■ **Your objective**:
Show only those lines of the entries where the string "Jahren" is found.

:::

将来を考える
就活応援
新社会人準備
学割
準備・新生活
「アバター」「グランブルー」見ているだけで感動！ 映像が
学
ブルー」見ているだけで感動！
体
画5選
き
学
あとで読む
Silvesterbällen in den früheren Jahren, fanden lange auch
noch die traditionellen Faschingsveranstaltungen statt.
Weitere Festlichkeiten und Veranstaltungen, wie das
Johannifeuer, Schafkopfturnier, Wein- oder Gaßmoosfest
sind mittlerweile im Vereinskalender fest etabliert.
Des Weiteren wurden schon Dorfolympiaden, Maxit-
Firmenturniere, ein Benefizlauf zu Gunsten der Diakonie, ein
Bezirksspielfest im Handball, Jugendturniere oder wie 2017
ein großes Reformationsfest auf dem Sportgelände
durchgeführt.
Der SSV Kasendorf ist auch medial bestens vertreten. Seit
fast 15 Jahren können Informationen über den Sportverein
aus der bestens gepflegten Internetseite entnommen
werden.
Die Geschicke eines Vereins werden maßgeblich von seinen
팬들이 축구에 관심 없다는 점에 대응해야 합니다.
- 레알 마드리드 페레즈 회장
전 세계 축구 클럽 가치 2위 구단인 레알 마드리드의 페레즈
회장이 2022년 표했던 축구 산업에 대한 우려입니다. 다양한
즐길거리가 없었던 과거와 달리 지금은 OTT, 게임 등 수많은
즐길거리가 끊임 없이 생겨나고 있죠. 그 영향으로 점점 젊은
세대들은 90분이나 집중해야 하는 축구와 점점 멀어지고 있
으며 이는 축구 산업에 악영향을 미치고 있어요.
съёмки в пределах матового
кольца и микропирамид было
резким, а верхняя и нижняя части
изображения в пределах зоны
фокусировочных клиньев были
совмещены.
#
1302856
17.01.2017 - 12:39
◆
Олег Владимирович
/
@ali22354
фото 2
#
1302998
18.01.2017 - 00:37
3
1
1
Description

:::

■ **Answer for the task**:
Silvesterbällen in den früheren Jahren, fanden lange auch
fast 15 Jahren können Informationen über den Sportverein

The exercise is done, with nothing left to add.